In this extraordinary non-fiction novel, based on a true story, Tahar Ben Jelloun traces the experiences of Salim who, in 1971, took part in a failed coup attempt to oust King Hassan II of Morocco. With sixty others Salim was incarcerated in a secret prison complex in the Moroccan desert: he was to remain there for nearly twenty years.

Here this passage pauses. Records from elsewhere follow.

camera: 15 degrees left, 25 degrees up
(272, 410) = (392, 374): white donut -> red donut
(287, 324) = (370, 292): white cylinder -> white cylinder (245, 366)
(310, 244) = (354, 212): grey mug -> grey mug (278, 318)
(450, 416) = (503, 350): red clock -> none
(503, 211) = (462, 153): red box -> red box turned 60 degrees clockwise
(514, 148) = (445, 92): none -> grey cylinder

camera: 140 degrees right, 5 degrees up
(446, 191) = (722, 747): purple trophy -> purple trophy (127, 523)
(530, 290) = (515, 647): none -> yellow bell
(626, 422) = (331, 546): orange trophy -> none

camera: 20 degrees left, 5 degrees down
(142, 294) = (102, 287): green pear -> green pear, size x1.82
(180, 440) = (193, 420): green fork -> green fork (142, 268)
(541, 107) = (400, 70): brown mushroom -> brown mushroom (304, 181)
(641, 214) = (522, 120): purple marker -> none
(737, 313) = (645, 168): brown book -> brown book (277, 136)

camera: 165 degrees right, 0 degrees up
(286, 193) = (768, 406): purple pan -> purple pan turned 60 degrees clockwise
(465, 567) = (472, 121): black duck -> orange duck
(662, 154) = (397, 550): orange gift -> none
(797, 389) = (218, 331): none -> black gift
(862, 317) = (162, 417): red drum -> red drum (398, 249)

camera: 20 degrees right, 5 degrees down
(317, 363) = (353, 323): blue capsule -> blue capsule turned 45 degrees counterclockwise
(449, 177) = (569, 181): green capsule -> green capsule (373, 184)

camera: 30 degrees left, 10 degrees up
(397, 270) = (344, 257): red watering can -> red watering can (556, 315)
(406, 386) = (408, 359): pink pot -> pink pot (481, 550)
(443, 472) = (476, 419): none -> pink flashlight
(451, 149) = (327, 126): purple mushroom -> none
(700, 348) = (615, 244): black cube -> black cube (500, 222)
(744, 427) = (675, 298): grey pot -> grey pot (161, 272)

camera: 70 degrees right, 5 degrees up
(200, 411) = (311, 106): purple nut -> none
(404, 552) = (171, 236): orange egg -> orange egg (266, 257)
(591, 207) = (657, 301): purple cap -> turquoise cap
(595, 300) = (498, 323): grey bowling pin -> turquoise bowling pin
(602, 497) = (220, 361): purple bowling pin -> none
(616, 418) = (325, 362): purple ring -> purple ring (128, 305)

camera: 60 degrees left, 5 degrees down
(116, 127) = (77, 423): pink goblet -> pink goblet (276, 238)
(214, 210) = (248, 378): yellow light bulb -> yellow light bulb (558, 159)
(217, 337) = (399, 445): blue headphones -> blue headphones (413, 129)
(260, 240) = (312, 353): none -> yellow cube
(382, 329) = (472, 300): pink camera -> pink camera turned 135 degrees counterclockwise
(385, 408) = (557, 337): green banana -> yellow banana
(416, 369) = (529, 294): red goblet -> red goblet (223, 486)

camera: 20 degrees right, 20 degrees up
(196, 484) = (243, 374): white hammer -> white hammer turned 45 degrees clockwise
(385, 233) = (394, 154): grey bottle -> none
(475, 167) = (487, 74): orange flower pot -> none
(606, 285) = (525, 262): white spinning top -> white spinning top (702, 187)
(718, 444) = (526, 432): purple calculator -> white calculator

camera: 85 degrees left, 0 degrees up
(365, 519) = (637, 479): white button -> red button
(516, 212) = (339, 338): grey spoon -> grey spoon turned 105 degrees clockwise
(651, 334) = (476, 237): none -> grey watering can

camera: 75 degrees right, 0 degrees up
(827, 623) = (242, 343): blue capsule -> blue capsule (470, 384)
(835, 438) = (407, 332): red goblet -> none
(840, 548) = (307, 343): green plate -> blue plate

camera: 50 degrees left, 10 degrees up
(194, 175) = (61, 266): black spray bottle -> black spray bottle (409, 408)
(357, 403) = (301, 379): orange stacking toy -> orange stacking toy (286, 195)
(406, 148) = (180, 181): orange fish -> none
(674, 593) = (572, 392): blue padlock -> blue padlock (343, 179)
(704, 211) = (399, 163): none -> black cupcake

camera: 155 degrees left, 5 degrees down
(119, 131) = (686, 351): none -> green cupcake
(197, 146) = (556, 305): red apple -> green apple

In starkly eloquent, beautiful prose, Ben Jelloun relates the prisoners' experiences as they struggle to survive. The son of a witty, feckless courtier who disowns him, Salim tells stories to keep sane - from the suras of his beloved Koran to the plot of A Streetcar Named Desire. Even in the darkest, most terrible conditions, sympathy, insight, the human quest for meaning and understanding, never desert Salim. The resulting novel is a wrenching yet exquisite celebration of the human spirit and its determination to survive.
Tahar Ben Jelloun was born in 1944 in Fez, Morocco, and emigrated to France in 1961. He is one of North Africa's foremost novelists. His novels include The Sacred Night which received the Prix Goncourt in 1987 and Corruption.